First, we note that the only issues before the hearing officer were MMI and IR. Therefore, these are the only issues over which we have jurisdiction on appeal. While we do not address issues surrounding the claimant’s medical care, we do note that the claimant is entitled to lifetime reasonable and necessary medical care for her compensable injury. See Section 408.021.
The issues of MMI and IR in this case turn on the factual finding by the hearing officer that the attempt to modify the IR (and MMI) in this case was done within a reasonable amount of time. The parties stipulated that the claimant sustained a compensable injury on ________, and that this injury included an injury to the claimant’s cervical spine and bilateral carpal tunnel syndrome. There were three certifications of MMI and IR in evidence. Dr. D certified on a Report of Medical Evaluation (TWCC-69) dated August 19, 1996, that the claimant attained MMI on August 19, 1996, with a 12% IR. Dr. R certified on a TWCC-69 dated March 5, 1997, that the claimant attained MMI on March 3, 1997, with a 2% IR. Dr. C, the designated doctor selected by the Commission, certified on a TWCC-69 dated June 12, 1997, that the claimant attained MMI on June 12, 1997, with a 12% IR.

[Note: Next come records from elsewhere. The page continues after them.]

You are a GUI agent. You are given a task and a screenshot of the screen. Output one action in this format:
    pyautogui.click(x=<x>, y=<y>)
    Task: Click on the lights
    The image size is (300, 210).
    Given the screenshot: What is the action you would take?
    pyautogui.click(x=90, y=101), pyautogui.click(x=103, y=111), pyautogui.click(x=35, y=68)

There was evidence that at the time of Dr. C’s examination, the claimant’s left upper extremity was asymptomatic and did not become symptomatic until August 2000. The claimant underwent a left carpal tunnel release on October 13, 2000. The claimant seeks to have the designated doctor amend her report to include impairment for the left upper extremity in light of this surgery.
The hearing officer found that the claimant had not attempted to obtain amendment of the designated doctor’s IR in a reasonable amount of time. In light of Appeals Panel precedent, we cannot say that the hearing officer erred as a matter of law in finding that the claimant did not seek amendment of the designated doctor’s IR certification in a reasonable amount of time under the circumstances of this case. See Texas Workers’ Compensation Commission Appeal No. 972233, decided December 12, 1997; Texas Workers’ Compensation Commission Appeal No. 972423, decided January 2, 1998; Texas Workers’ Compensation Commission Appeal No. 981773, decided September 17, 1998.
The decision and order of the hearing officer are affirmed.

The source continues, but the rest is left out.